According to the survey, which polled senior credit officers from a mortgage lender and 38 commercial banks, the personal sector topped demand for credit at 67%, while the household sector came in second at 60%.
The survey attributes the increasing demand for credit to the retention of the Central Bank Rate (CBR), the flat cost of borrowing, as well as increasing investment opportunities. This increase in demand saw the private credit sector grow from 7.8% in October to 8.6% in December 2021.
Capital adequacy levels and strong liquidity in banking institutions have also contributed to the growth in lending. Meanwhile, with the economy recovering, the ratio of non-performing loans (NLPs) is expected to continue falling.

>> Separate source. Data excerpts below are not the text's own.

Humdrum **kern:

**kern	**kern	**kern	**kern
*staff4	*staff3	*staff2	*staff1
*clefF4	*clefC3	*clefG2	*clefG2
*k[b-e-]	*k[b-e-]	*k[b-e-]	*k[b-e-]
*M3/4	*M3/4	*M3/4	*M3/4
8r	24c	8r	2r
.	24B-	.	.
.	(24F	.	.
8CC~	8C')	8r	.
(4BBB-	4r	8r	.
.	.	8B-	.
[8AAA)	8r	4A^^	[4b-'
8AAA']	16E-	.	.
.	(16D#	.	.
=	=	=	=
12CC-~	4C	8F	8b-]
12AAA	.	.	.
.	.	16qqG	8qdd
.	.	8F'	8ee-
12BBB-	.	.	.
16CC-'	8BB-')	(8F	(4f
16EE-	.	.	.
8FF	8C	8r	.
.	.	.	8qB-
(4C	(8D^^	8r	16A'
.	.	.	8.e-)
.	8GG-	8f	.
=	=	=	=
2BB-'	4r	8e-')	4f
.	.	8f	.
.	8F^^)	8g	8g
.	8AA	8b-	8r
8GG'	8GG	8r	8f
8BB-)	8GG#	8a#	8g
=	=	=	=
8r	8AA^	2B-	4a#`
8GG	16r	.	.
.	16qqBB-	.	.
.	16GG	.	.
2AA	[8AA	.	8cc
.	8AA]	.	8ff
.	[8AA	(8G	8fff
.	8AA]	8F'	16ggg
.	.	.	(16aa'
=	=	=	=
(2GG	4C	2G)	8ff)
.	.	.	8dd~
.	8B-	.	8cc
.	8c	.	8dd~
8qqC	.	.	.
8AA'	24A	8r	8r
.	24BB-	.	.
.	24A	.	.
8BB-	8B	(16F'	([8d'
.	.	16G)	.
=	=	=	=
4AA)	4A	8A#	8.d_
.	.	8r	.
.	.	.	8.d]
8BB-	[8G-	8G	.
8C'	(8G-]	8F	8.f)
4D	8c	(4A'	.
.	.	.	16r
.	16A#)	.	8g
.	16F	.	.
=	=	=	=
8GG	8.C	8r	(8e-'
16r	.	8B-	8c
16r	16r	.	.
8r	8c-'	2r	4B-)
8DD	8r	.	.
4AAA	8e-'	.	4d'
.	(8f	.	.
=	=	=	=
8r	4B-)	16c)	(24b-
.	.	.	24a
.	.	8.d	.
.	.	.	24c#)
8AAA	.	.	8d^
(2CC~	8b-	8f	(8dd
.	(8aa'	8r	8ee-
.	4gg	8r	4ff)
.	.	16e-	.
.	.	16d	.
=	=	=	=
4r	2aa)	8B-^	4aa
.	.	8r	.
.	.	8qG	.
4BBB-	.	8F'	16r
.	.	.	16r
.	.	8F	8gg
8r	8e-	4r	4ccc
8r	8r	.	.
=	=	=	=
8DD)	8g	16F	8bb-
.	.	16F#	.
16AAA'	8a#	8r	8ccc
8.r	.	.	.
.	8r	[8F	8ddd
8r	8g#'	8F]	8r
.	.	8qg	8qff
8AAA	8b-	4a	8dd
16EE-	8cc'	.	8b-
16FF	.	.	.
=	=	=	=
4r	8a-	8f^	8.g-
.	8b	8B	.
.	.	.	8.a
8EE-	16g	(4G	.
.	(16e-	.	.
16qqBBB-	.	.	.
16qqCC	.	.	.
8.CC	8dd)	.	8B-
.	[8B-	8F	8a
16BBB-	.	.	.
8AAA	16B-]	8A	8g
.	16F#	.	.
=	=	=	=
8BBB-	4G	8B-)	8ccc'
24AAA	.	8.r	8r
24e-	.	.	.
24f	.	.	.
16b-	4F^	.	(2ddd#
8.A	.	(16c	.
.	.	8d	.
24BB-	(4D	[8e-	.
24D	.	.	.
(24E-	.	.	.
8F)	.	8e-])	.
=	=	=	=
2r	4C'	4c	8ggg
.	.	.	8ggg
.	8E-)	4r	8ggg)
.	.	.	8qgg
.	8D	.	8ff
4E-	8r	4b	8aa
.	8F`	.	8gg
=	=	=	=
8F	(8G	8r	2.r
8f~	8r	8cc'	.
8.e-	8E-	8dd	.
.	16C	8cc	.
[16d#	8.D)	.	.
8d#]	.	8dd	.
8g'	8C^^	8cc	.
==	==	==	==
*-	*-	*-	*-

Over the survey period, gross loans grew from Ksh3.193 trillion to Ksh3.249 trillion, a 1.7% increase, while the ratio of NLPs fell from 13.6% to 13.1%.
A new customer satisfaction survey by the Kenya Bankers Association (KBA) shows that Kenyans have reduced their holdings of multiple bank accounts, owing to woes brought about by the effect of the Covid 19 pandemic on the economy.
According to the survey, the number of Kenyans holding two or three bank accounts fell from eight out of every 10 in 2020, to six out of every 10 in 2021.
According to KBA, this is an indicator of the reduced economic activity and decreased incomes due to the effects of the pandemic, pushing bank customers to consolidate their funds to avoid the maintenance costs of multiple bank accounts.
Meanwhile, the percentage of Kenyans holding single bank accounts grew from 23% in 2020 to 25.2% in 2021, while the percentage of Kenyans holding four or five bank accounts decreased from 12% in 2020 to 11.4%.
In the survey period, Kenyans held Ksh4.123 trillion in 69.88 million bank accounts.